- _HOW TO COMPLETE THIS TASK_
Using the records below, write out again exactly the lines that begin at the line containing "X12065000Y33655000D03*" and end at the line containing "X26035000Y-3810000D03*", and no other lines.

- _PROVIDED RECORDS_
........
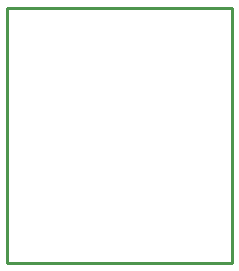
<source format=gbr>
G04 start of page 4 for group 2 idx 2 *
G04 Title: (unknown), outline *
G04 Creator: pcb 4.0.2 *
G04 CreationDate: Mon Jan 25 18:06:35 2021 UTC *
G04 For: ndholmes *
G04 Format: Gerber/RS-274X *
G04 PCB-Dimensions (mil): 950.00 1050.00 *
G04 PCB-Coordinate-Origin: lower left *
%MOIN*%
%FSLAX25Y25*%
%LNOUTLINE*%
%ADD22C,0.0100*%
G54D22*X10000Y95000D02*X85000D01*
Y10000D01*
X10000D01*
Y95000D01*
M02*

</source>
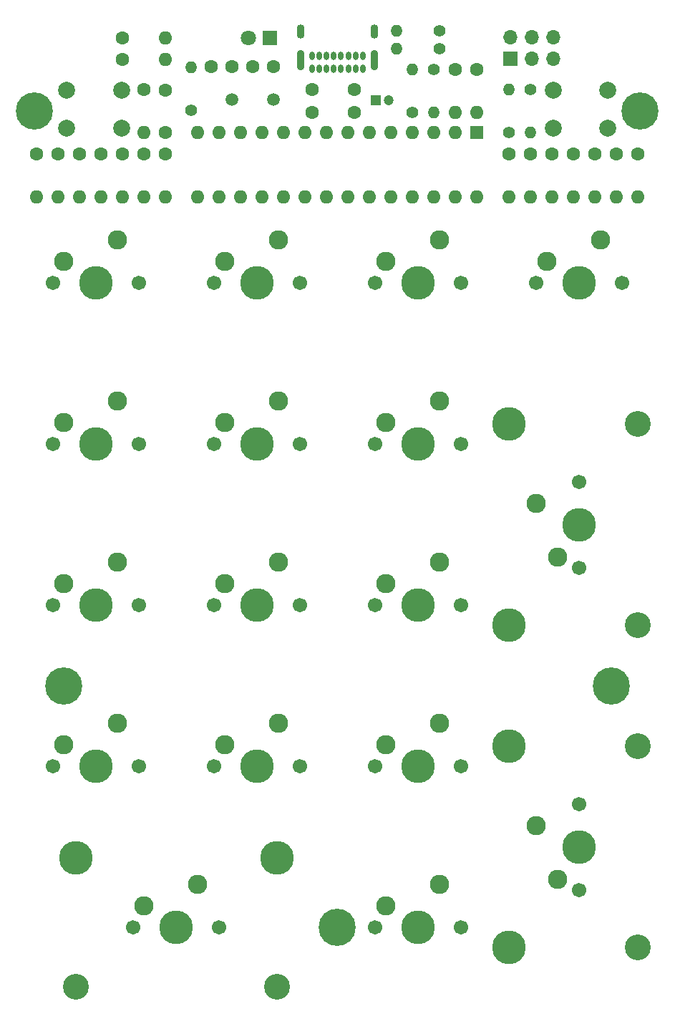
<source format=gts>
G04 #@! TF.GenerationSoftware,KiCad,Pcbnew,(6.0.2)*
G04 #@! TF.CreationDate,2022-03-11T17:30:27-05:00*
G04 #@! TF.ProjectId,RYCpad_pcb,52594370-6164-45f7-9063-622e6b696361,rev?*
G04 #@! TF.SameCoordinates,Original*
G04 #@! TF.FileFunction,Soldermask,Top*
G04 #@! TF.FilePolarity,Negative*
%FSLAX46Y46*%
G04 Gerber Fmt 4.6, Leading zero omitted, Abs format (unit mm)*
G04 Created by KiCad (PCBNEW (6.0.2)) date 2022-03-11 17:30:27*
%MOMM*%
%LPD*%
G01*
G04 APERTURE LIST*
%ADD10C,3.048000*%
%ADD11C,3.987800*%
%ADD12R,1.600000X1.600000*%
%ADD13O,1.600000X1.600000*%
%ADD14C,1.600000*%
%ADD15C,1.701800*%
%ADD16C,2.286000*%
%ADD17C,1.400000*%
%ADD18O,1.400000X1.400000*%
%ADD19C,4.400000*%
%ADD20C,2.000000*%
%ADD21R,1.700000X1.700000*%
%ADD22O,1.700000X1.700000*%
%ADD23O,0.650000X1.000000*%
%ADD24O,0.900000X1.700000*%
%ADD25O,0.900000X2.400000*%
%ADD26C,1.500000*%
%ADD27R,1.200000X1.200000*%
%ADD28C,1.200000*%
%ADD29R,1.800000X1.800000*%
%ADD30C,1.800000*%
G04 APERTURE END LIST*
D10*
X35560000Y11900000D03*
D11*
X20320000Y11900000D03*
D10*
X35560000Y-11900000D03*
D11*
X20320000Y-11900000D03*
D10*
X35560000Y-50000000D03*
D11*
X20320000Y-50000000D03*
D10*
X35560000Y-26200000D03*
D11*
X20320000Y-26200000D03*
X-30950000Y-39370000D03*
D10*
X-7150000Y-54610000D03*
D11*
X-7150000Y-39370000D03*
D10*
X-30950000Y-54610000D03*
D12*
X16510000Y46355000D03*
D13*
X13970000Y46355000D03*
X11430000Y46355000D03*
X8890000Y46355000D03*
X6350000Y46355000D03*
X3810000Y46355000D03*
X1270000Y46355000D03*
X-1270000Y46355000D03*
X-3810000Y46355000D03*
X-6350000Y46355000D03*
X-8890000Y46355000D03*
X-11430000Y46355000D03*
X-13970000Y46355000D03*
X-16510000Y46355000D03*
X-16510000Y38735000D03*
X-13970000Y38735000D03*
X-11430000Y38735000D03*
X-8890000Y38735000D03*
X-6350000Y38735000D03*
X-3810000Y38735000D03*
X-1270000Y38735000D03*
X1270000Y38735000D03*
X3810000Y38735000D03*
X6350000Y38735000D03*
X8890000Y38735000D03*
X11430000Y38735000D03*
X13970000Y38735000D03*
X16510000Y38735000D03*
D14*
X-22860000Y51435000D03*
D13*
X-22860000Y46355000D03*
D14*
X-25400000Y54991000D03*
D13*
X-20320000Y54991000D03*
D14*
X-25400000Y57531000D03*
D13*
X-20320000Y57531000D03*
D14*
X35560000Y43815000D03*
D13*
X35560000Y38735000D03*
D14*
X-35560000Y43815000D03*
D13*
X-35560000Y38735000D03*
D14*
X-20320000Y43815000D03*
D13*
X-20320000Y38735000D03*
D14*
X-22860000Y43815000D03*
D13*
X-22860000Y38735000D03*
D14*
X22860000Y43815000D03*
D13*
X22860000Y38735000D03*
D14*
X-30480000Y43815000D03*
D13*
X-30480000Y38735000D03*
D14*
X-25400000Y43815000D03*
D13*
X-25400000Y38735000D03*
D14*
X25400000Y43815000D03*
D13*
X25400000Y38735000D03*
D14*
X30480000Y43815000D03*
D13*
X30480000Y38735000D03*
D14*
X-27940000Y43815000D03*
D13*
X-27940000Y38735000D03*
D14*
X27940000Y43815000D03*
D13*
X27940000Y38735000D03*
D11*
X-28575000Y28575000D03*
D15*
X-23495000Y28575000D03*
X-33655000Y28575000D03*
D16*
X-26035000Y33655000D03*
X-32385000Y31115000D03*
D15*
X-14605000Y28575000D03*
X-4445000Y28575000D03*
D11*
X-9525000Y28575000D03*
D16*
X-6985000Y33655000D03*
X-13335000Y31115000D03*
D15*
X14605000Y28575000D03*
X4445000Y28575000D03*
D11*
X9525000Y28575000D03*
D16*
X12065000Y33655000D03*
X5715000Y31115000D03*
D11*
X28575000Y28575000D03*
D15*
X23495000Y28575000D03*
X33655000Y28575000D03*
D16*
X31115000Y33655000D03*
X24765000Y31115000D03*
D15*
X-33655000Y9525000D03*
D11*
X-28575000Y9525000D03*
D15*
X-23495000Y9525000D03*
D16*
X-26035000Y14605000D03*
X-32385000Y12065000D03*
D15*
X-4445000Y9525000D03*
D11*
X-9525000Y9525000D03*
D15*
X-14605000Y9525000D03*
D16*
X-6985000Y14605000D03*
X-13335000Y12065000D03*
D15*
X14605000Y9525000D03*
X4445000Y9525000D03*
D11*
X9525000Y9525000D03*
D16*
X12065000Y14605000D03*
X5715000Y12065000D03*
D11*
X28575000Y0D03*
D15*
X28575000Y5080000D03*
X28575000Y-5080000D03*
D16*
X23495000Y2540000D03*
X26035000Y-3810000D03*
D11*
X-28575000Y-9525000D03*
D15*
X-33655000Y-9525000D03*
X-23495000Y-9525000D03*
D16*
X-26035000Y-4445000D03*
X-32385000Y-6985000D03*
D15*
X-14605000Y-9525000D03*
X-4445000Y-9525000D03*
D11*
X-9525000Y-9525000D03*
D16*
X-6985000Y-4445000D03*
X-13335000Y-6985000D03*
D11*
X9525000Y-9525000D03*
D15*
X14605000Y-9525000D03*
X4445000Y-9525000D03*
D16*
X12065000Y-4445000D03*
X5715000Y-6985000D03*
D15*
X-23495000Y-28575000D03*
X-33655000Y-28575000D03*
D11*
X-28575000Y-28575000D03*
D16*
X-26035000Y-23495000D03*
X-32385000Y-26035000D03*
D15*
X-4445000Y-28575000D03*
X-14605000Y-28575000D03*
D11*
X-9525000Y-28575000D03*
D16*
X-6985000Y-23495000D03*
X-13335000Y-26035000D03*
D15*
X4445000Y-28575000D03*
D11*
X9525000Y-28575000D03*
D15*
X14605000Y-28575000D03*
D16*
X12065000Y-23495000D03*
X5715000Y-26035000D03*
D11*
X28575000Y-38100000D03*
D15*
X28575000Y-33020000D03*
X28575000Y-43180000D03*
D16*
X23495000Y-35560000D03*
X26035000Y-41910000D03*
D15*
X-13970000Y-47625000D03*
D11*
X-19050000Y-47625000D03*
D15*
X-24130000Y-47625000D03*
D16*
X-16510000Y-42545000D03*
X-22860000Y-45085000D03*
D15*
X14605000Y-47625000D03*
D11*
X9525000Y-47625000D03*
D15*
X4445000Y-47625000D03*
D16*
X12065000Y-42545000D03*
X5715000Y-45085000D03*
D17*
X22860000Y51435000D03*
D18*
X22860000Y46355000D03*
D17*
X12065000Y56261000D03*
D18*
X6985000Y56261000D03*
D17*
X12065000Y58420000D03*
D18*
X6985000Y58420000D03*
D17*
X20320000Y46355000D03*
D18*
X20320000Y51435000D03*
D17*
X11430000Y53848000D03*
D18*
X11430000Y48768000D03*
D19*
X35814000Y48895000D03*
X-35814000Y48895000D03*
D14*
X13970000Y53848000D03*
D13*
X13970000Y48768000D03*
D20*
X-25504000Y51363000D03*
X-32004000Y51363000D03*
X-25504000Y46863000D03*
X-32004000Y46863000D03*
D14*
X20320000Y43815000D03*
D13*
X20320000Y38735000D03*
D14*
X-20320000Y46355000D03*
X-20320000Y51355000D03*
D21*
X20447000Y55118000D03*
D22*
X20447000Y57658000D03*
X22987000Y55118000D03*
X22987000Y57658000D03*
X25527000Y55118000D03*
X25527000Y57658000D03*
D23*
X2975000Y53900000D03*
X2125000Y53900000D03*
X1275000Y53900000D03*
X425000Y53900000D03*
X-425000Y53900000D03*
X-1275000Y53900000D03*
X-2125000Y53900000D03*
X-2975000Y53900000D03*
X-2975000Y55450000D03*
X-2125000Y55450000D03*
X-1275000Y55450000D03*
X-425000Y55450000D03*
X425000Y55450000D03*
X1275000Y55450000D03*
X2125000Y55450000D03*
X2975000Y55450000D03*
D24*
X-4325000Y58360000D03*
D25*
X4325000Y54980000D03*
D24*
X4325000Y58360000D03*
D25*
X-4325000Y54980000D03*
D14*
X16510000Y53848000D03*
D13*
X16510000Y48768000D03*
D14*
X33020000Y43815000D03*
D13*
X33020000Y38735000D03*
D17*
X8890000Y48768000D03*
D18*
X8890000Y53848000D03*
D14*
X-33020000Y43815000D03*
D13*
X-33020000Y38735000D03*
D19*
X-32385000Y-19050000D03*
X0Y-47625000D03*
X32385000Y-19050000D03*
D20*
X25504000Y51363000D03*
X32004000Y51363000D03*
X25504000Y46863000D03*
X32004000Y46863000D03*
D17*
X-17272000Y49022000D03*
D18*
X-17272000Y54102000D03*
D26*
X-12446000Y50292000D03*
X-7566000Y50292000D03*
D14*
X-12446000Y54152800D03*
X-14946000Y54152800D03*
D27*
X4572000Y50165000D03*
D28*
X6072000Y50165000D03*
D14*
X2032000Y51435000D03*
X-2968000Y51435000D03*
X2032000Y48768000D03*
X-2968000Y48768000D03*
X-7569200Y54152800D03*
X-10069200Y54152800D03*
D29*
X-8001000Y57531000D03*
D30*
X-10541000Y57531000D03*
M02*

</source>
........
- _YOUR RESPONSE_
X12065000Y33655000D03*
X5715000Y31115000D03*
D11*
X28575000Y28575000D03*
D15*
X23495000Y28575000D03*
X33655000Y28575000D03*
D16*
X31115000Y33655000D03*
X24765000Y31115000D03*
D15*
X-33655000Y9525000D03*
D11*
X-28575000Y9525000D03*
D15*
X-23495000Y9525000D03*
D16*
X-26035000Y14605000D03*
X-32385000Y12065000D03*
D15*
X-4445000Y9525000D03*
D11*
X-9525000Y9525000D03*
D15*
X-14605000Y9525000D03*
D16*
X-6985000Y14605000D03*
X-13335000Y12065000D03*
D15*
X14605000Y9525000D03*
X4445000Y9525000D03*
D11*
X9525000Y9525000D03*
D16*
X12065000Y14605000D03*
X5715000Y12065000D03*
D11*
X28575000Y0D03*
D15*
X28575000Y5080000D03*
X28575000Y-5080000D03*
D16*
X23495000Y2540000D03*
X26035000Y-3810000D03*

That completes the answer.